▶ _Given information_:
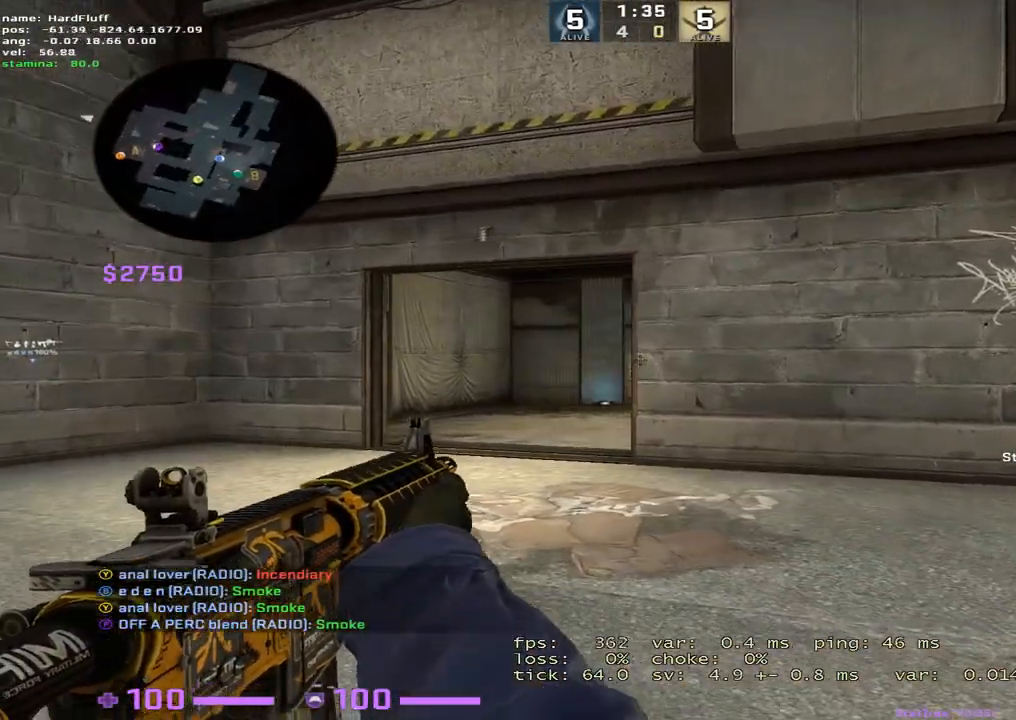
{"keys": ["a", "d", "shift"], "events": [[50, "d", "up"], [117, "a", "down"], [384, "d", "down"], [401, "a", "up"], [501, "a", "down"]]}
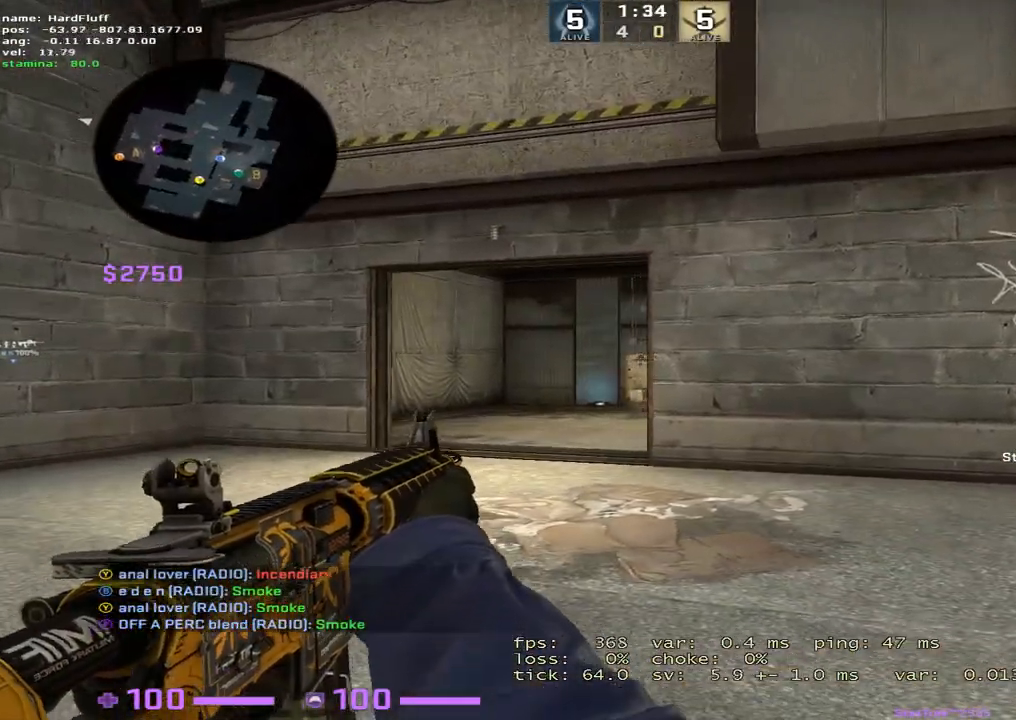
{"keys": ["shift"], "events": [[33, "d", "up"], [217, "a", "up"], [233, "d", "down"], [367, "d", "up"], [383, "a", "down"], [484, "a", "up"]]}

--

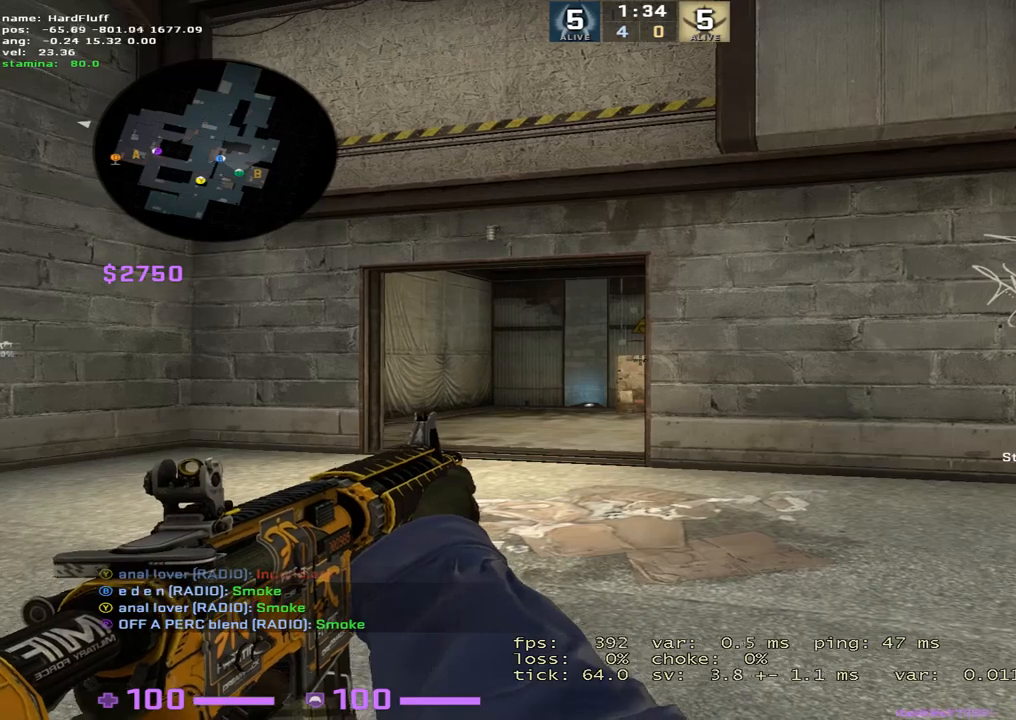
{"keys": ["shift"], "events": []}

▶ _Task brief_:
Counting only lines that hold the word "down", say how many there are in the listing above and add nothing.

▶ _Task result_:
2